A las 10, nos dirigimos unas calles más allá para buscar mi gran regalo del día. Un anillito chiquito y monísimo que me hizo lo que más ilusión.
A partir de las 10 empecé a recibir llamadas de todo el mundo y mensajes que me hiciero mucha ilusión, desde Sevilla, Fátima, Roma, Burgos, Bilbo, Madrid, Las Rozas.... Estoy de un internacional!!
Entre llamada y llamada acabamos con el plan de la cacería que continuó hasta las 11.30 más o menos. Después pusimos la mesa y nos fuimos a El Parque del Oeste a ver a una Señora muy alta que está por allí todos los días.

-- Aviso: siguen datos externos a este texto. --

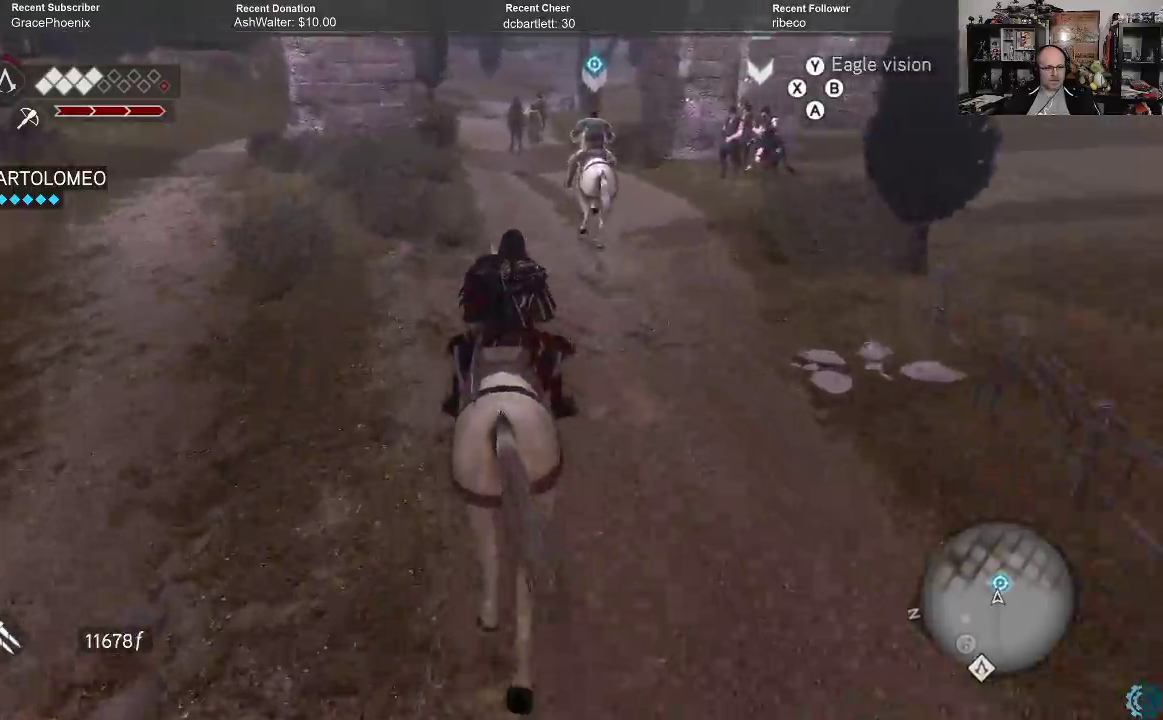
{"buttons": ["A", "R2"], "left_stick": "up", "right_stick": "center", "events": []}
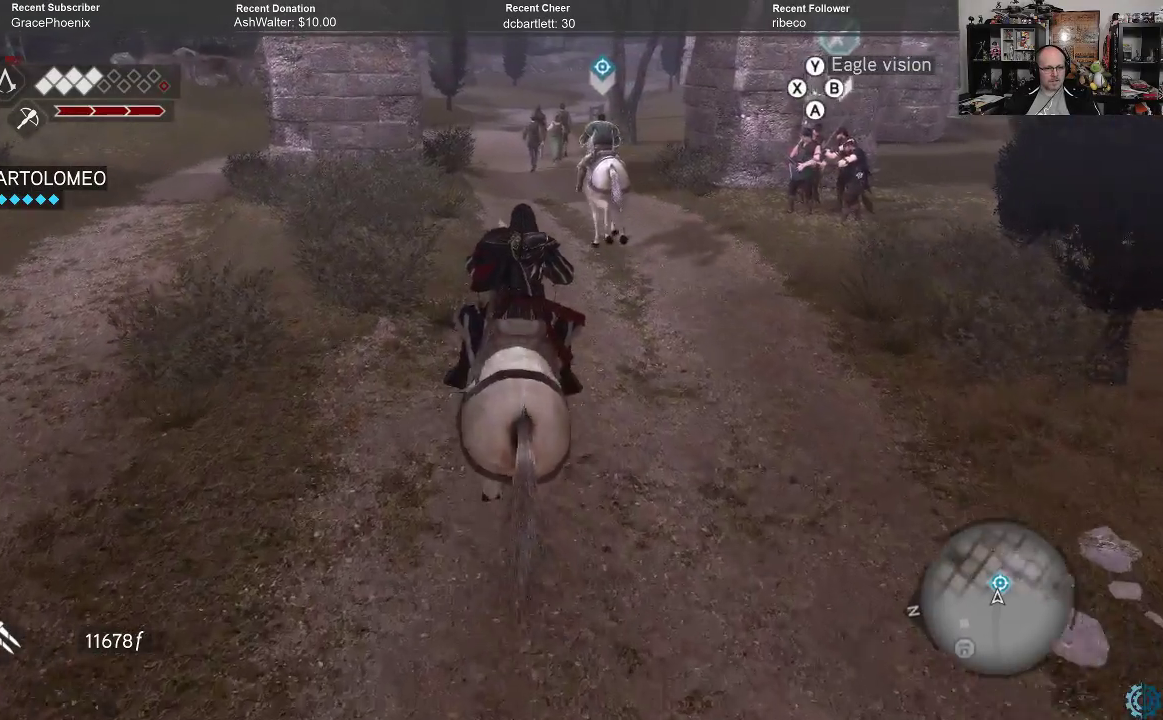
{"buttons": ["A", "R2"], "left_stick": "up", "right_stick": "center", "events": []}
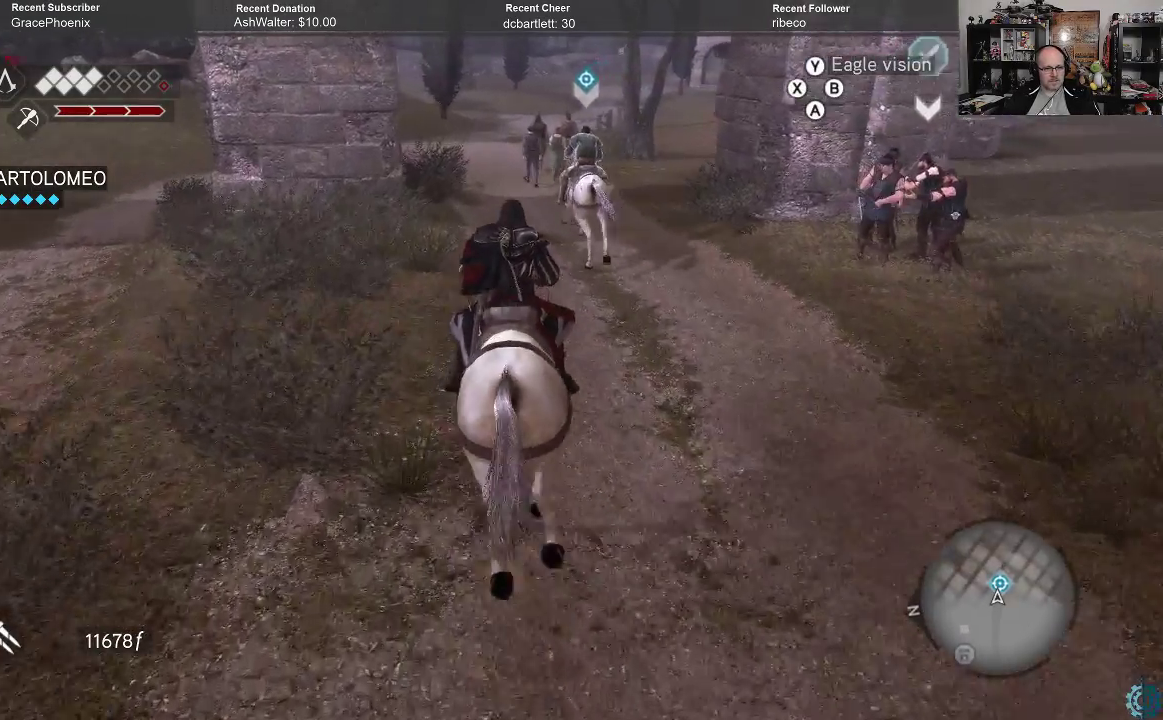
{"buttons": ["A", "R2"], "left_stick": "up", "right_stick": "center", "events": []}
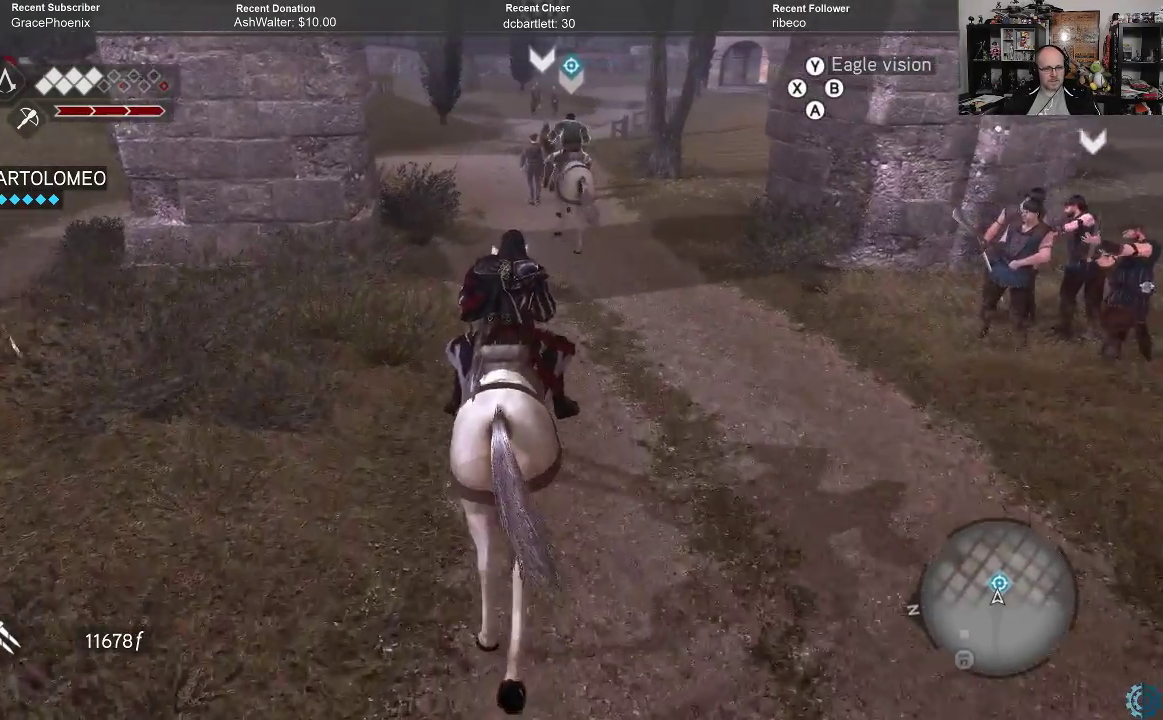
{"buttons": ["A", "R2"], "left_stick": "up", "right_stick": "center", "events": []}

A la hora de comer vino Susana a casa y tuvimos una comida buenísima y sorpresa consistente en espaguetis, el resto de la botella de vino dulce que habíamos empezado en la comida de ayer, huevos fritos con patatas y una tarta San Marcos.
Más tarde, a las 5 nos fuimos hacia El Escorial para asistir a los oficios allí y poder disfrutar escuchando a los niños del coro que habían acudido hasta allí solo para darme un recital maravillosos en el día de mi cumpleaños.
Para acabar el día tuve en casa una frugal colación consistente en leche, galletas y bollos. Muy apetecible y frugal. Y rematamos la jornada viendo la maravillosa película de la Pasión.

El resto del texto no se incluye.